Scaling Up ROC-Optimizing Support Vector Machines
This work addresses a computational bottleneck for researchers and practitioners using ROC-SVM in imbalanced classification, making it more practical for large datasets.
The paper tackled the high computational cost of ROC-SVM, which scales quadratically with data size, by developing a scalable variant using incomplete U-statistics and low-rank kernel approximations, achieving comparable AUC performance with drastically reduced training time.

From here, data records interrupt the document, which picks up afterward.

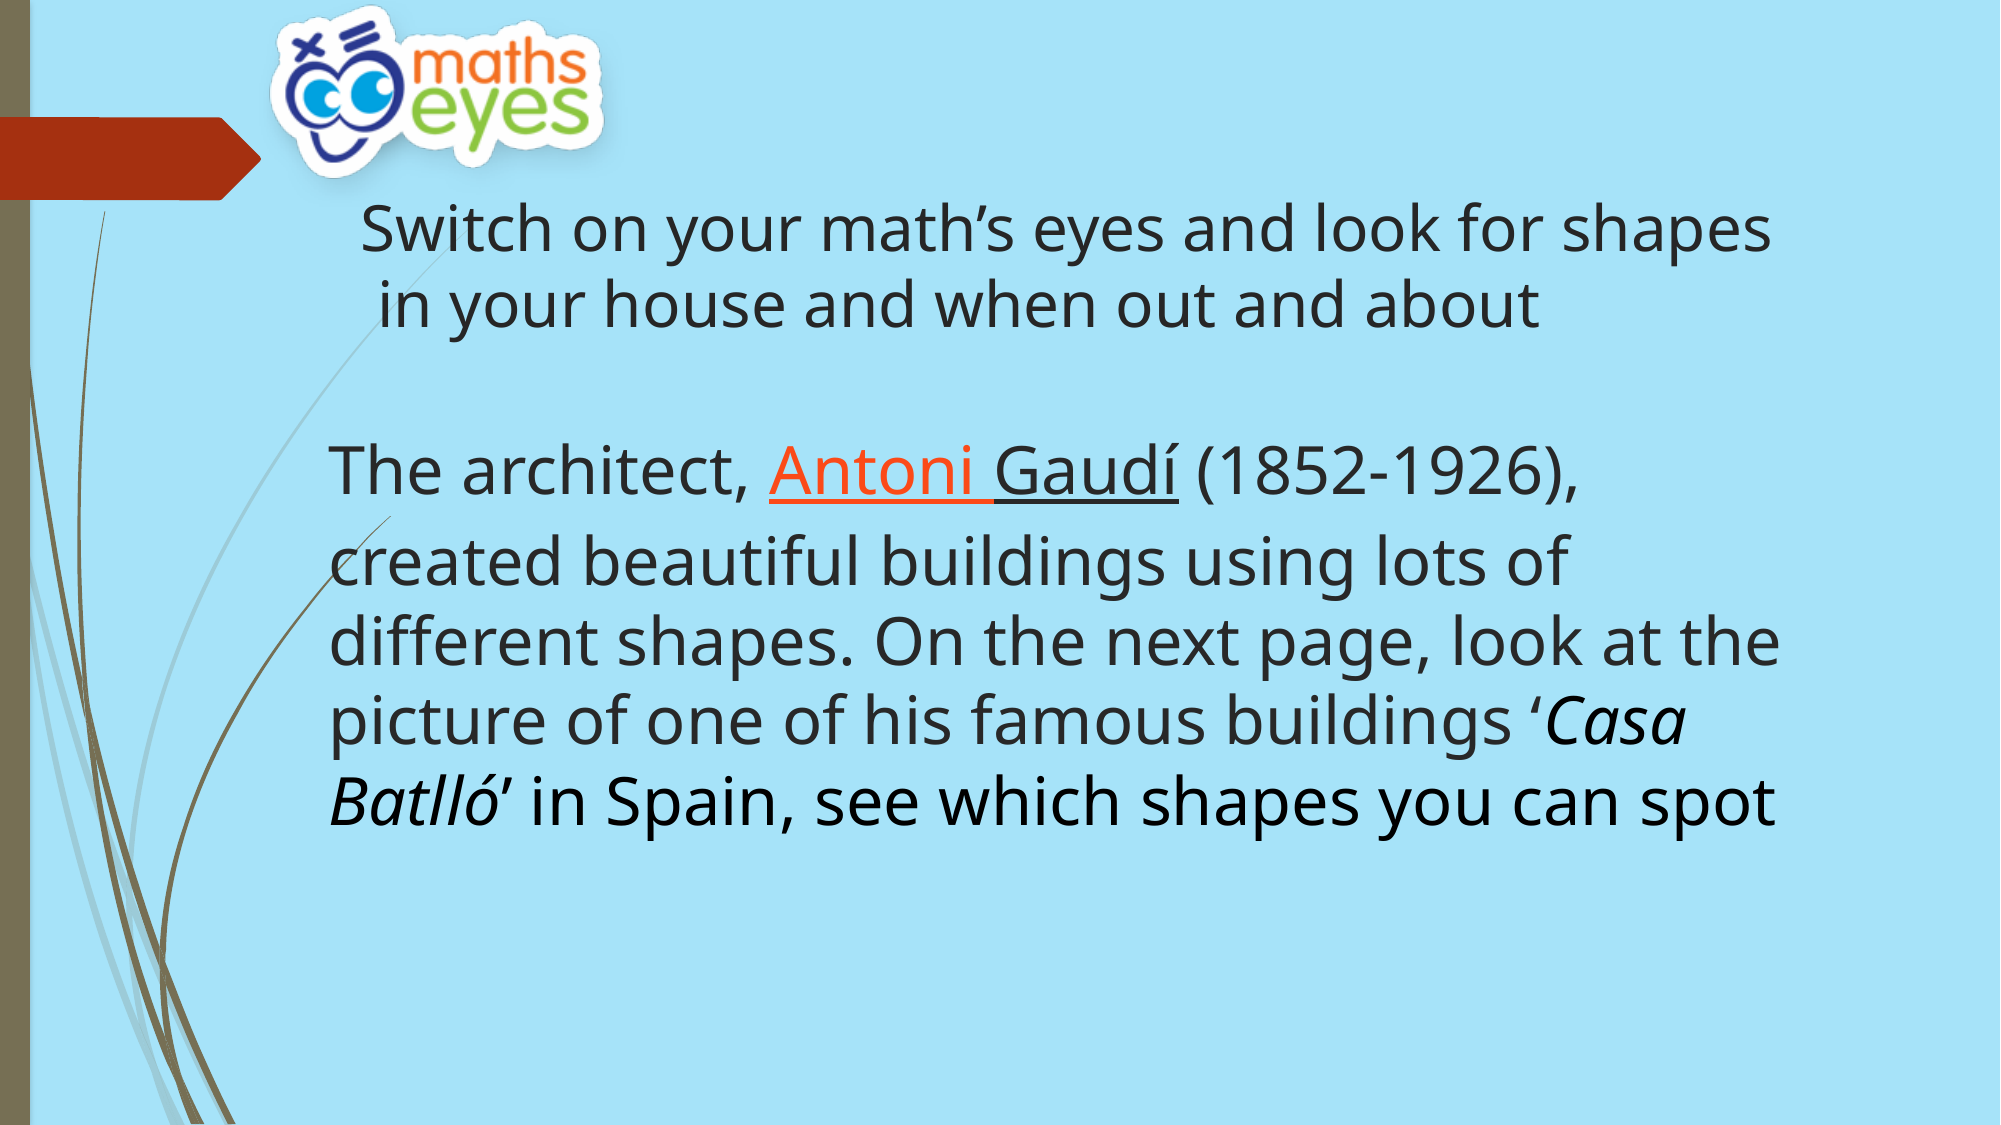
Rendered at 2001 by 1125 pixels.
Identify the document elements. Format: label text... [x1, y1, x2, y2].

text_box The architect, Antoni Gaudí (1852-1926), created beautiful buildings using lots of different shapes. On the next page, look at the picture of one of his famous buildings ‘Casa Batlló’ in Spain, see which shapes you can spot [314, 420, 1838, 936]
title Switch on your math’s eyes and look for shapes in your house and when out and about [345, 180, 1808, 391]
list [259, 0, 628, 207]
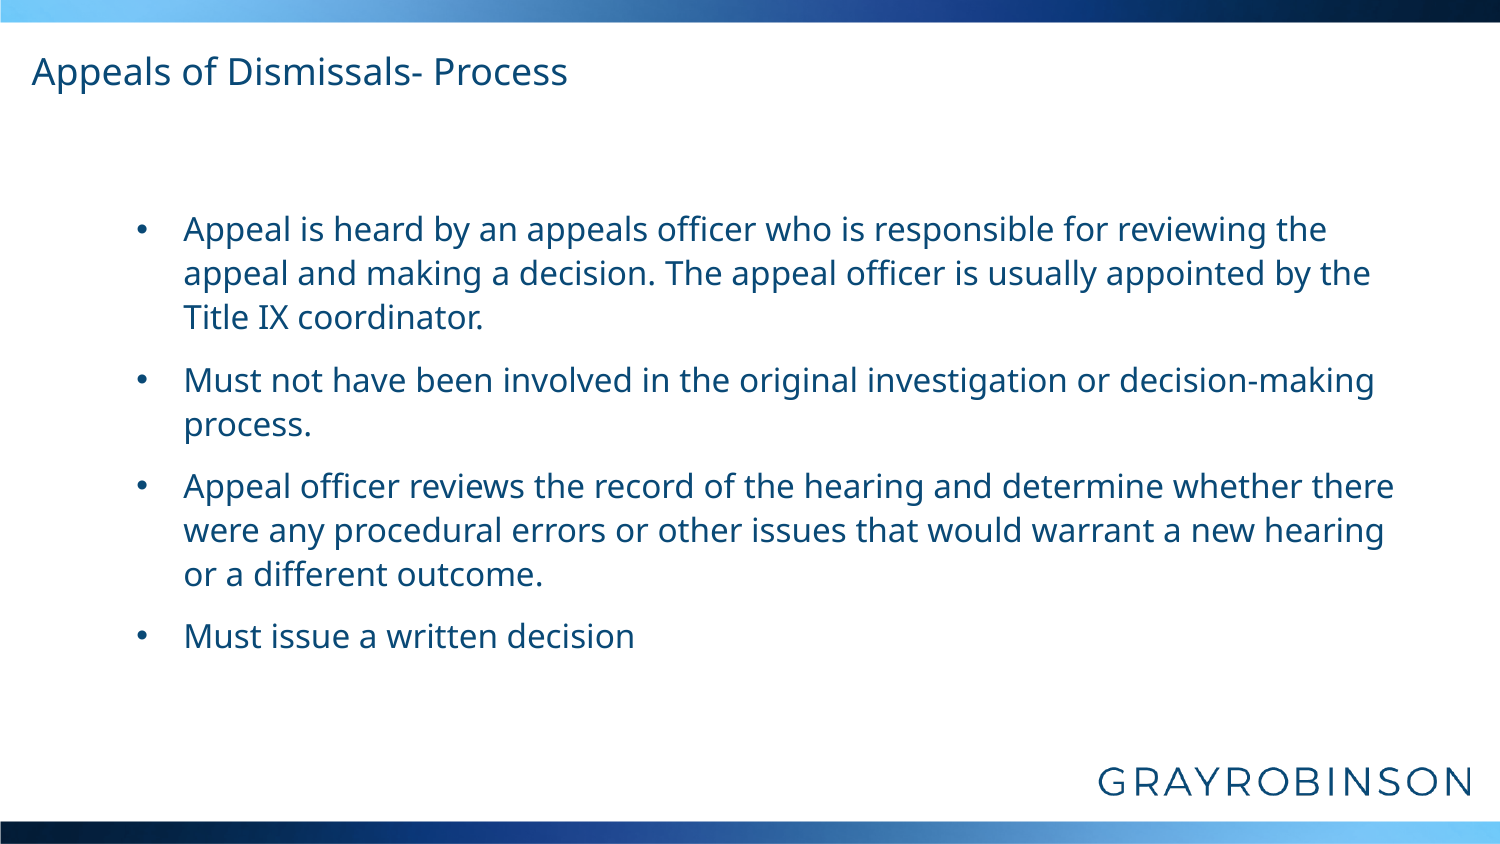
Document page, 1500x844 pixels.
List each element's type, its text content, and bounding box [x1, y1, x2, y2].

list Appeal is heard by an appeals officer who is responsible for reviewing the appeal and making a decision. The appeal officer is usually appointed by the Title IX coordinator. Must not have been involved in the original investigation or decision-making process. Appeal officer reviews the record of the hearing and determine whether there were any procedural errors or other issues that would warrant a new hearing or a different outcome. Must issue a written decision [121, 157, 1424, 741]
title Appeals of Dismissals- Process [31, 47, 1293, 98]
picture [0, 0, 1500, 844]
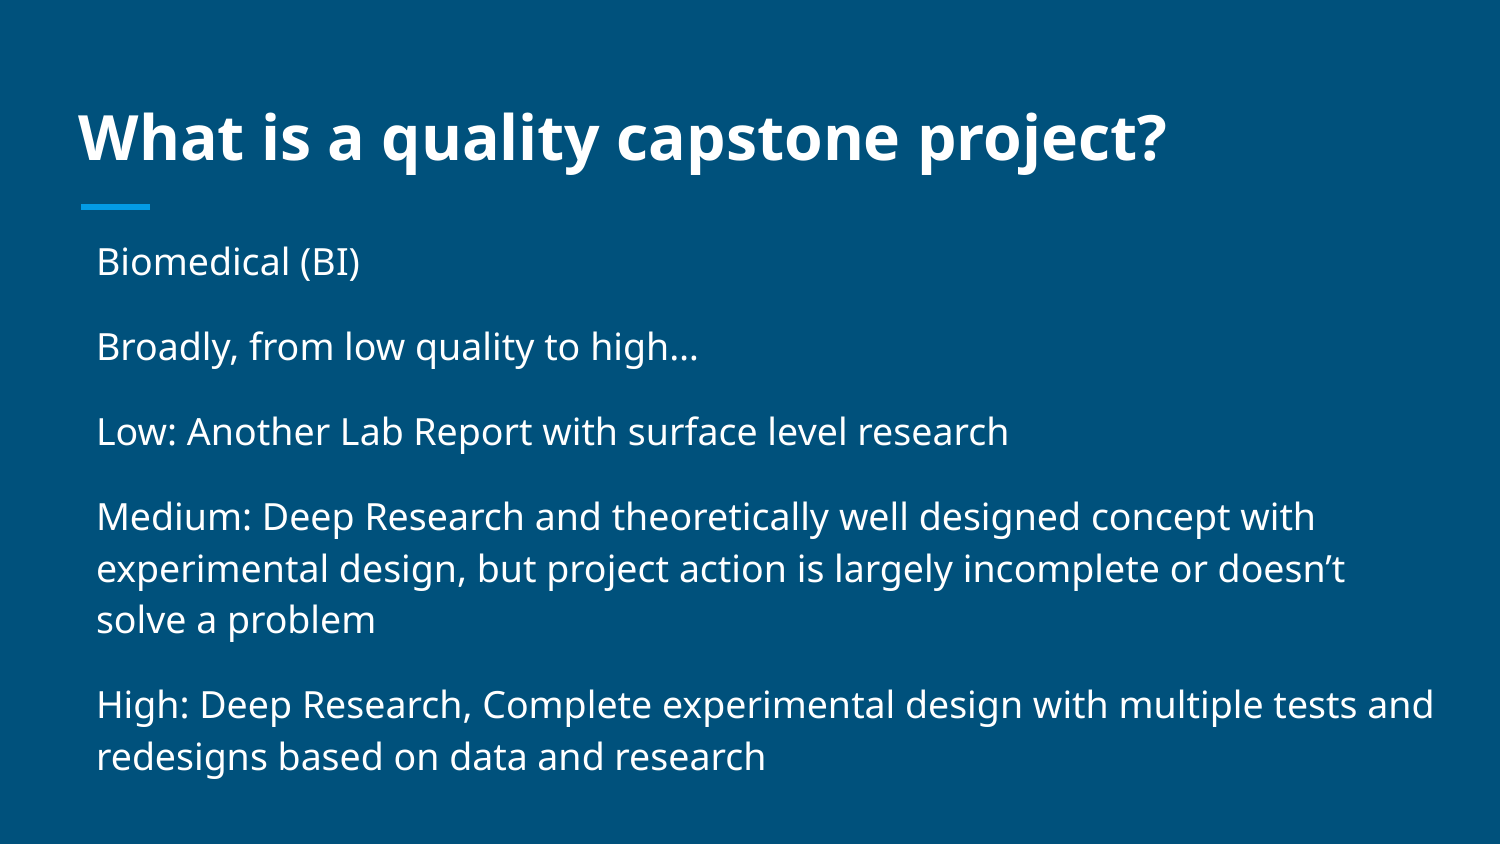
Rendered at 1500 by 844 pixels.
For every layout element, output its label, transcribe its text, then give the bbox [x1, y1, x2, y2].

list Biomedical (BI) Broadly, from low quality to high… Low: Another Lab Report with surface level research Medium: Deep Research and theoretically well designed concept with experimental design, but project action is largely incomplete or doesn’t solve a problem High: Deep Research, Complete experimental design with multiple tests and redesigns based on data and research [81, 216, 1454, 777]
title What is a quality capstone project? [63, 75, 1437, 188]
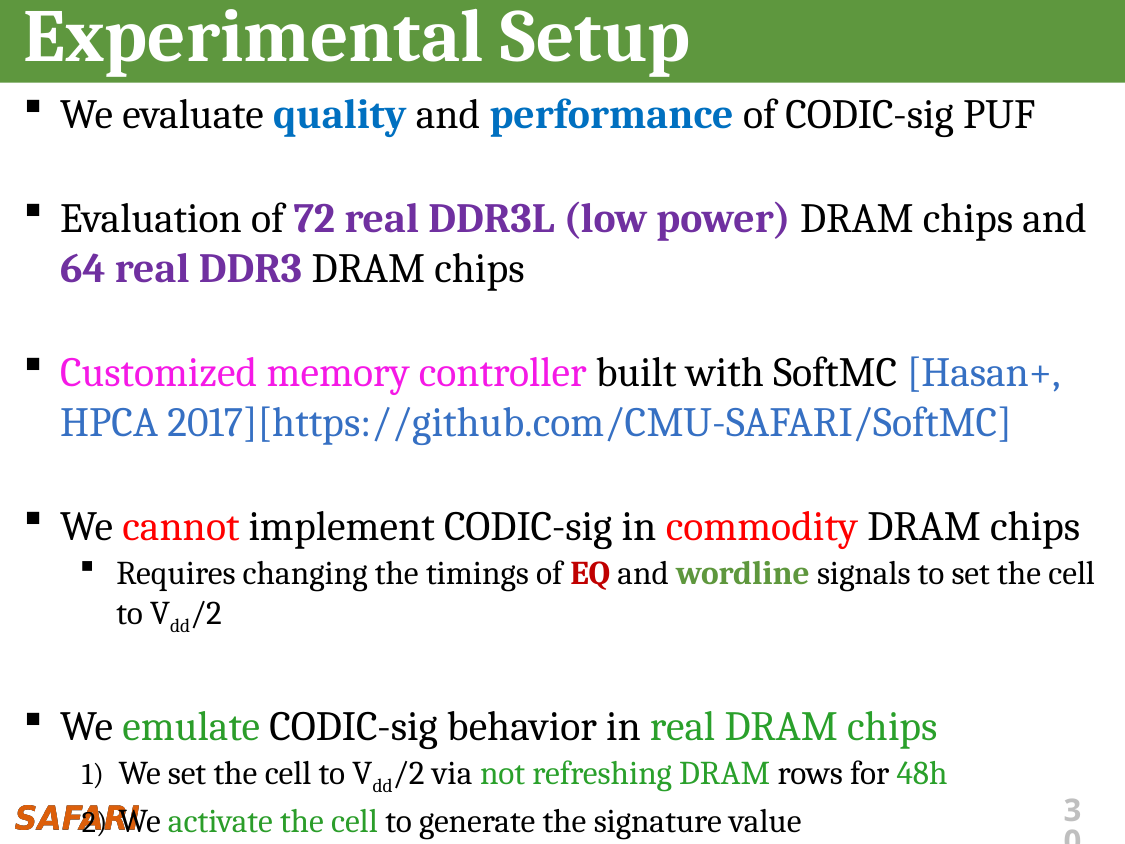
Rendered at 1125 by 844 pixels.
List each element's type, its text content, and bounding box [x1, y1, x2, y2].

title Experimental Setup [12, 0, 740, 75]
text_box 30 [1057, 794, 1105, 829]
list We evaluate quality and performance of CODIC-sig PUF Evaluation of 72 real DDR3L (low power) DRAM chips and 64 real DDR3 DRAM chips Customized memory controller built with SoftMC [Hasan+, HPCA 2017][https://github.com/CMU-SAFARI/SoftMC] We cannot implement CODIC-sig in commodity DRAM chips Requires changing the timings of EQ and wordline signals to set the cell to Vdd/2 We emulate CODIC-sig behavior in real DRAM chips We set the cell to Vdd/2 via not refreshing DRAM rows for 48h We activate the cell to generate the signature value [12, 75, 1125, 769]
picture [15, 805, 139, 830]
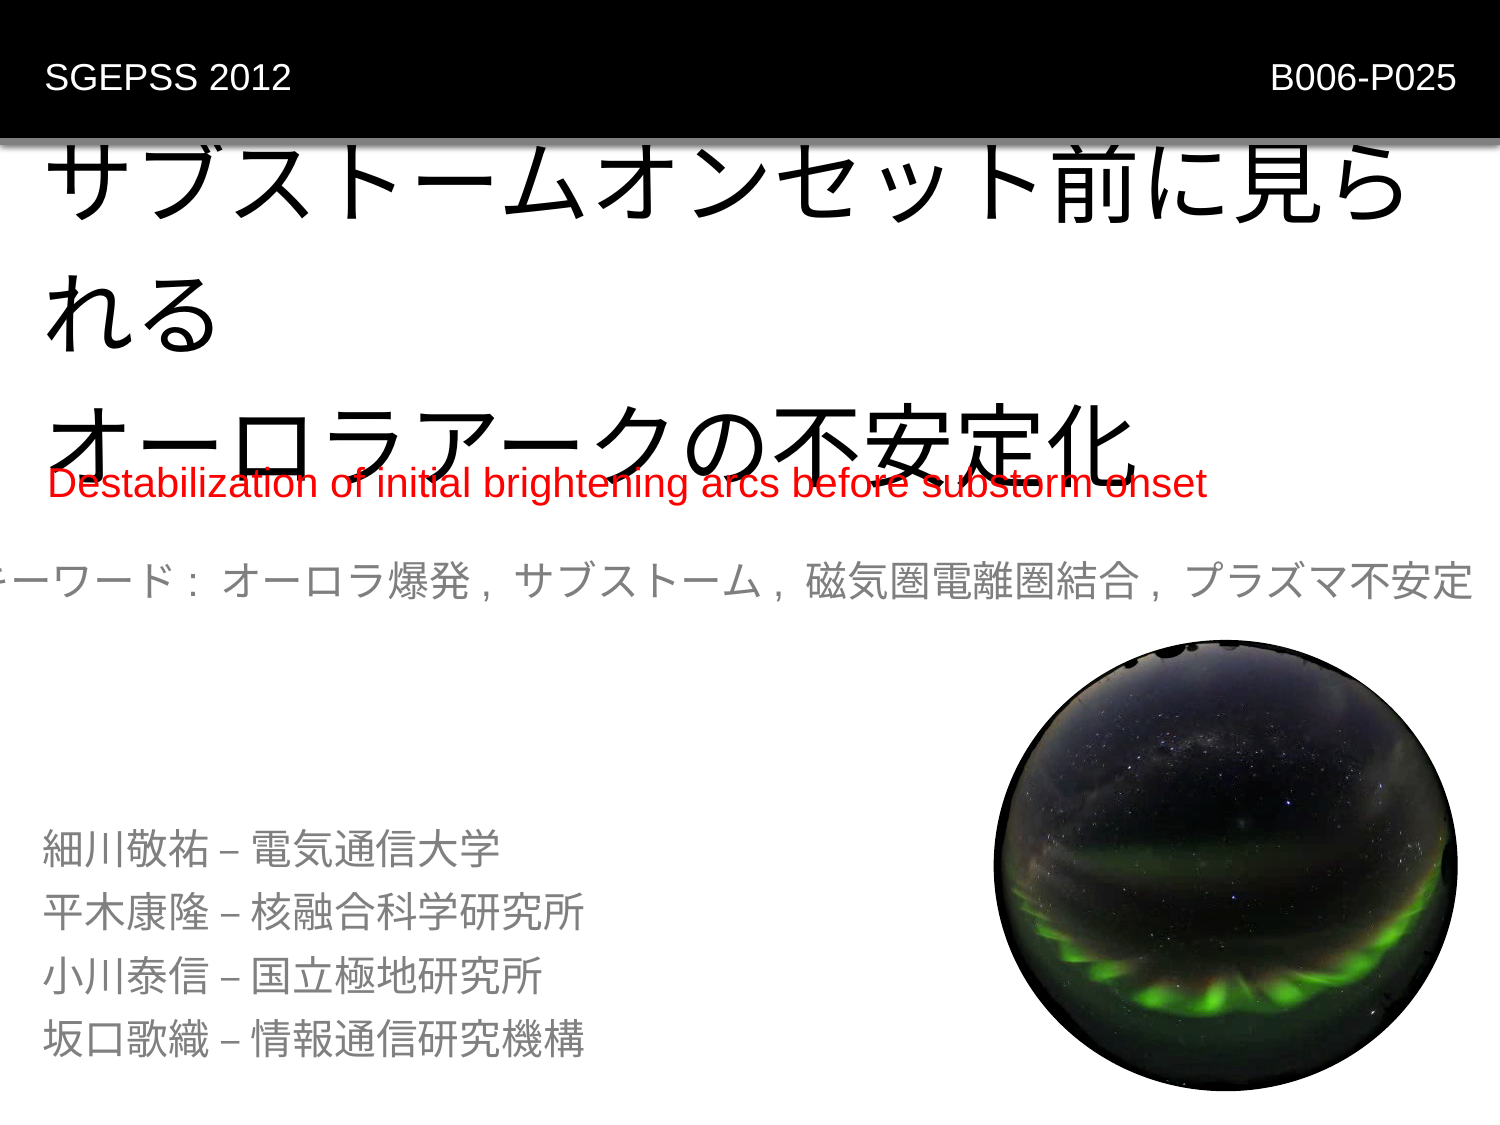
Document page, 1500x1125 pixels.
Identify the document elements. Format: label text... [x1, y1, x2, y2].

The ROC-SVM, originally proposed by Rakotomamonjy, directly maximizes the area under the ROC curve (AUC) and has become an attractive alternative of the conventional binary classification under the presence of class imbalance. However, its practical use is limited by high computational cost, as training involves evaluating all $O(n^2)$. To overcome this limitation, we develop a scalable variant of the ROC-SVM that leverages incomplete U-statistics, thereby substantially reducing computational complexity. We further extend the framework to nonlinear classification through a low-rank kernel approximation, enabling efficient training in reproducing kernel Hilbert spaces. Theoretical analysis establishes an error bound that justifies the proposed approximation, and empirical results on both synthetic and real datasets demonstrate that the proposed method achieves comparable AUC performance to the original ROC-SVM with drastically reduced training time.